→ BLOCCO DI TESTO:

Vi è anche la possibilità che la persona, che sia stata lesa in propri diritti ereditari, decida di rinunciare a proporre l’azione di riduzione ma non con lo spirito liberale di voler favorire un altro erede riservatario ma dietro il corrispettivo di un prezzo.
 
Si tratta di un’ipotesi assai comune che spesso si concretizza in una fase transattiva.
 
 
L’atto stragiudiziale di opposizione alla donazione
 
 
Così come già accennato più sopra, il nostro legislatore è intervenuto di recente per regolamentare il fenomeno delle donazioni effettuate in vita nel tentativo di stabilizzarne gli effetti rispetto alla disciplina dell’azione di riduzione che per sua natura è molto aggressiva.
 
In pratica ha fissato un termine ventennale decorso il quale, senza che sia stata fatta alcuna opposizione, come si dirà qui di seguito, l’azione di riduzione non potrà avere il risultato della restituzione del bene oggetto di donazione.
 
Lo ha fatto modificando l’articolo 563 c.c. e prevedendo che il coniuge o i parenti in linea retta del donante possano, entro venti anni dalla trascrizione della donazione, notificare e trascrivere un atto stragiudiziale di opposizione.
 
La proposizione della opposizione ha l’effetto di sospendere il termine ventennale.

→ BLOCCO DATI:
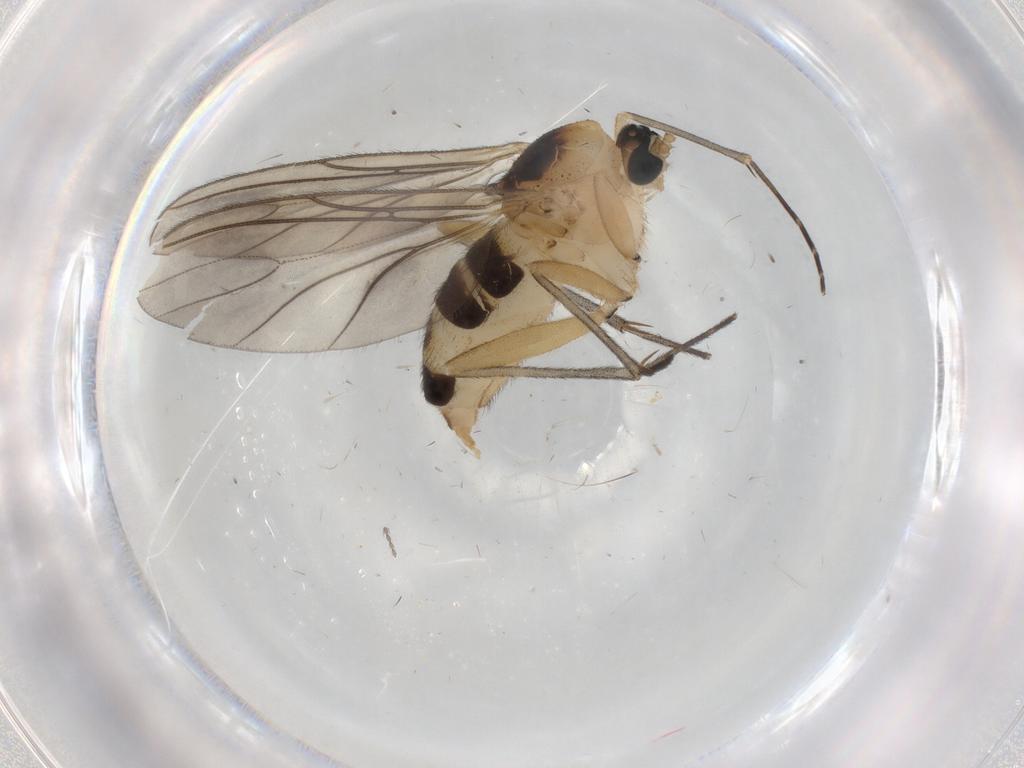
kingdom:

→ SFIDE:
1. Secondo il testo sull'opposizione alla donazione, entro quale termine il coniuge o i parenti in linea retta del donante possono notificare e trascrivere l'atto stragiudiziale di opposizione?
2. Per favore, prosegui il testo sull'opposizione alla donazione riprendendo dopo la sua ultima frase.

→ RISPOSTE IN ORDINE:
1. Entro venti anni dalla trascrizione della donazione.

2.
La norma così come riformata fa salvi gli effetti di cui all’articolo 2652 c.c. n. 8 il quale stabilisce che, qualora le domande di riduzione delle donazioni e delle disposizioni testamentarie debbano essere trascritte, perché per esempio hanno ad oggetto il diritto di proprietà di un immobile, se la relativa trascrizione è eseguita dopo dieci anni dall' apertura della successione, la sentenza che accoglie la domanda non pregiudica i terzi che hanno acquistato a titolo oneroso diritti in base a un atto trascritto o iscritto anteriormente alla trascrizione della domanda.
 
L’articolo 563 c.c., così come modificato dal legislatore, prevede, quindi, una limitazione temporale alla possibilità di proporre azione di riduzione quando ha finalità recuperatoria verso i terzi la quale può essere esperita unicamente nel termine ventennale dall’atto di donazione sempre previa escussione del donatario.
 
 
La prescrizione dell’azione di riduzione
 
 
Il termine per esperire l’azione di riduzione è di dieci anni e decorre dal momento dell’apertura della successione.
 
Nel caso si tratti di chiamati successivi il termine di dieci anni decorre da quando diviene attuale il diritto di accettare l’eredità.
 
Esempio classico è quello del primo chiamato sotto condizione. Il termine per il chiamato successivo decorrerà dal momento in cui il primo chiamato avrà perso il diritto di accettare e, quindi, da quel momento decorreranno i dieci anni.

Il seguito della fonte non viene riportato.